AIM.
Rewrite the listing so that each occurrence of "dist" becomes "distance", keeping every other character unchanged.
++++
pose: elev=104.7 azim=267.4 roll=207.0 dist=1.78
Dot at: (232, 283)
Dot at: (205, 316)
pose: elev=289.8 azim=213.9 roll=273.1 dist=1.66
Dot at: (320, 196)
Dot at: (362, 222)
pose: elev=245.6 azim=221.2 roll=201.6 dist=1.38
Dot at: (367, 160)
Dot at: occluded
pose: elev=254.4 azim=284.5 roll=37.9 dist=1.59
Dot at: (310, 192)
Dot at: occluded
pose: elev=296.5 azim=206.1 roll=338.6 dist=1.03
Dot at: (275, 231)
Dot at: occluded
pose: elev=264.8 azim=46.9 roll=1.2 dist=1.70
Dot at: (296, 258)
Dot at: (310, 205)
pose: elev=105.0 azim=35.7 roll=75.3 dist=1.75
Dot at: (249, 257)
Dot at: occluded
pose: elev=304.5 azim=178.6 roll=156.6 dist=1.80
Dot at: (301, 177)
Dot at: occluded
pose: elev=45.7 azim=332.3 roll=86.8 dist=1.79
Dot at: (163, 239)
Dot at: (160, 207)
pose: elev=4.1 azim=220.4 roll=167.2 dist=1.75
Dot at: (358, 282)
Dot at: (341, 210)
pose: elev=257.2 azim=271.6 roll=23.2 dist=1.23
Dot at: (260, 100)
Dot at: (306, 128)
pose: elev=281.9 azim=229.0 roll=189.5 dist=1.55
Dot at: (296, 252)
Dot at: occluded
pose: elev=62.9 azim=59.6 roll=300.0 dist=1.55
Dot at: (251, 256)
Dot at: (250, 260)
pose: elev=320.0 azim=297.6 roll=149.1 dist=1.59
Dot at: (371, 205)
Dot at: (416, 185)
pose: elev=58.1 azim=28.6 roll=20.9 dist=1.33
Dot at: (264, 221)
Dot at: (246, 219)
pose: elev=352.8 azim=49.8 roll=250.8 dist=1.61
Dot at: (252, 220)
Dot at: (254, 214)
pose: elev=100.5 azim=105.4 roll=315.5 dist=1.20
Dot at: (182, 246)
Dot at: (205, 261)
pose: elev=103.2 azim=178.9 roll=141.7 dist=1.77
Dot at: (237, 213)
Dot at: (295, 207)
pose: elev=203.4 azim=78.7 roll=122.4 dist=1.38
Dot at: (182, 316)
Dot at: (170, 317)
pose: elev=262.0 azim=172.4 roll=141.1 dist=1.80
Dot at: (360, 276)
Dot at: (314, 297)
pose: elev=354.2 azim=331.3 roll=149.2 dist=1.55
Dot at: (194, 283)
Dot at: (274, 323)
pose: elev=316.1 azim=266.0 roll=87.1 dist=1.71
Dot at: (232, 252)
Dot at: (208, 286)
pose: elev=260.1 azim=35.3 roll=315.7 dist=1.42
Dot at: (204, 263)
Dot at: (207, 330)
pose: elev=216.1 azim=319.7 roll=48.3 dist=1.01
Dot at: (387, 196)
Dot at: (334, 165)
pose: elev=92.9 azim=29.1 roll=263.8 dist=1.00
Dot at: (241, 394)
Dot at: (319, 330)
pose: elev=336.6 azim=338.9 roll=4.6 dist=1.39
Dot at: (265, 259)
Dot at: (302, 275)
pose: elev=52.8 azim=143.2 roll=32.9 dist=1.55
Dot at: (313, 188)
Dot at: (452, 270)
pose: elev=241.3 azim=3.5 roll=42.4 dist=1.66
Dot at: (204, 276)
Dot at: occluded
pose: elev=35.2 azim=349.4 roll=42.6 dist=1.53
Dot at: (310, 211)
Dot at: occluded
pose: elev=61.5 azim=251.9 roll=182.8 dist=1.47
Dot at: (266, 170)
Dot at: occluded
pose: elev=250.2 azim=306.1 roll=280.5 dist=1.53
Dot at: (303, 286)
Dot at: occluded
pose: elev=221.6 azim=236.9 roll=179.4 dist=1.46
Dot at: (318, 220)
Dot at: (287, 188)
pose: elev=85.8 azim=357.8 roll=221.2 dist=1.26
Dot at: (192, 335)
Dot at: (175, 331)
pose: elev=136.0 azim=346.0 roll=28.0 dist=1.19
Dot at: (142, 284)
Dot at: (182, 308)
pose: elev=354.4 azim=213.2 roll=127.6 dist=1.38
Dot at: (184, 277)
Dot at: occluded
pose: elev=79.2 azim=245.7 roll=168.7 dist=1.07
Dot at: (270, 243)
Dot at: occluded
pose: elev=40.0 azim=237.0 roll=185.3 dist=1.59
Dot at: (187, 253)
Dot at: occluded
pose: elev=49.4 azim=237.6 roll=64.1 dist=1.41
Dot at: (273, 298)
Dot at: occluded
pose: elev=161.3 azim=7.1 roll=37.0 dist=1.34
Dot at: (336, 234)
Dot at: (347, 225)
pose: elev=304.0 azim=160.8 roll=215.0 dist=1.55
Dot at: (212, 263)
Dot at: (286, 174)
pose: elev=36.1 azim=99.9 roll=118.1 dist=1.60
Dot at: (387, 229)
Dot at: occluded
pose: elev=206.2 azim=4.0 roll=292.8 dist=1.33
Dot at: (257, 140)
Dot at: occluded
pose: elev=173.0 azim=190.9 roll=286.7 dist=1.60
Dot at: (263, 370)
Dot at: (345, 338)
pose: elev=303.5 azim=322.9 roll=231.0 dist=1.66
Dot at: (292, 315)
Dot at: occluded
++++
PROBLEM SOLUTION.
pose: elev=104.7 azim=267.4 roll=207.0 distance=1.78
Dot at: (232, 283)
Dot at: (205, 316)
pose: elev=289.8 azim=213.9 roll=273.1 distance=1.66
Dot at: (320, 196)
Dot at: (362, 222)
pose: elev=245.6 azim=221.2 roll=201.6 distance=1.38
Dot at: (367, 160)
Dot at: occluded
pose: elev=254.4 azim=284.5 roll=37.9 distance=1.59
Dot at: (310, 192)
Dot at: occluded
pose: elev=296.5 azim=206.1 roll=338.6 distance=1.03
Dot at: (275, 231)
Dot at: occluded
pose: elev=264.8 azim=46.9 roll=1.2 distance=1.70
Dot at: (296, 258)
Dot at: (310, 205)
pose: elev=105.0 azim=35.7 roll=75.3 distance=1.75
Dot at: (249, 257)
Dot at: occluded
pose: elev=304.5 azim=178.6 roll=156.6 distance=1.80
Dot at: (301, 177)
Dot at: occluded
pose: elev=45.7 azim=332.3 roll=86.8 distance=1.79
Dot at: (163, 239)
Dot at: (160, 207)
pose: elev=4.1 azim=220.4 roll=167.2 distance=1.75
Dot at: (358, 282)
Dot at: (341, 210)
pose: elev=257.2 azim=271.6 roll=23.2 distance=1.23
Dot at: (260, 100)
Dot at: (306, 128)
pose: elev=281.9 azim=229.0 roll=189.5 distance=1.55
Dot at: (296, 252)
Dot at: occluded
pose: elev=62.9 azim=59.6 roll=300.0 distance=1.55
Dot at: (251, 256)
Dot at: (250, 260)
pose: elev=320.0 azim=297.6 roll=149.1 distance=1.59
Dot at: (371, 205)
Dot at: (416, 185)
pose: elev=58.1 azim=28.6 roll=20.9 distance=1.33
Dot at: (264, 221)
Dot at: (246, 219)
pose: elev=352.8 azim=49.8 roll=250.8 distance=1.61
Dot at: (252, 220)
Dot at: (254, 214)
pose: elev=100.5 azim=105.4 roll=315.5 distance=1.20
Dot at: (182, 246)
Dot at: (205, 261)
pose: elev=103.2 azim=178.9 roll=141.7 distance=1.77
Dot at: (237, 213)
Dot at: (295, 207)
pose: elev=203.4 azim=78.7 roll=122.4 distance=1.38
Dot at: (182, 316)
Dot at: (170, 317)
pose: elev=262.0 azim=172.4 roll=141.1 distance=1.80
Dot at: (360, 276)
Dot at: (314, 297)
pose: elev=354.2 azim=331.3 roll=149.2 distance=1.55
Dot at: (194, 283)
Dot at: (274, 323)
pose: elev=316.1 azim=266.0 roll=87.1 distance=1.71
Dot at: (232, 252)
Dot at: (208, 286)
pose: elev=260.1 azim=35.3 roll=315.7 distance=1.42
Dot at: (204, 263)
Dot at: (207, 330)
pose: elev=216.1 azim=319.7 roll=48.3 distance=1.01
Dot at: (387, 196)
Dot at: (334, 165)
pose: elev=92.9 azim=29.1 roll=263.8 distance=1.00
Dot at: (241, 394)
Dot at: (319, 330)
pose: elev=336.6 azim=338.9 roll=4.6 distance=1.39
Dot at: (265, 259)
Dot at: (302, 275)
pose: elev=52.8 azim=143.2 roll=32.9 distance=1.55
Dot at: (313, 188)
Dot at: (452, 270)
pose: elev=241.3 azim=3.5 roll=42.4 distance=1.66
Dot at: (204, 276)
Dot at: occluded
pose: elev=35.2 azim=349.4 roll=42.6 distance=1.53
Dot at: (310, 211)
Dot at: occluded
pose: elev=61.5 azim=251.9 roll=182.8 distance=1.47
Dot at: (266, 170)
Dot at: occluded
pose: elev=250.2 azim=306.1 roll=280.5 distance=1.53
Dot at: (303, 286)
Dot at: occluded
pose: elev=221.6 azim=236.9 roll=179.4 distance=1.46
Dot at: (318, 220)
Dot at: (287, 188)
pose: elev=85.8 azim=357.8 roll=221.2 distance=1.26
Dot at: (192, 335)
Dot at: (175, 331)
pose: elev=136.0 azim=346.0 roll=28.0 distance=1.19
Dot at: (142, 284)
Dot at: (182, 308)
pose: elev=354.4 azim=213.2 roll=127.6 distance=1.38
Dot at: (184, 277)
Dot at: occluded
pose: elev=79.2 azim=245.7 roll=168.7 distance=1.07
Dot at: (270, 243)
Dot at: occluded
pose: elev=40.0 azim=237.0 roll=185.3 distance=1.59
Dot at: (187, 253)
Dot at: occluded
pose: elev=49.4 azim=237.6 roll=64.1 distance=1.41
Dot at: (273, 298)
Dot at: occluded
pose: elev=161.3 azim=7.1 roll=37.0 distance=1.34
Dot at: (336, 234)
Dot at: (347, 225)
pose: elev=304.0 azim=160.8 roll=215.0 distance=1.55
Dot at: (212, 263)
Dot at: (286, 174)
pose: elev=36.1 azim=99.9 roll=118.1 distance=1.60
Dot at: (387, 229)
Dot at: occluded
pose: elev=206.2 azim=4.0 roll=292.8 distance=1.33
Dot at: (257, 140)
Dot at: occluded
pose: elev=173.0 azim=190.9 roll=286.7 distance=1.60
Dot at: (263, 370)
Dot at: (345, 338)
pose: elev=303.5 azim=322.9 roll=231.0 distance=1.66
Dot at: (292, 315)
Dot at: occluded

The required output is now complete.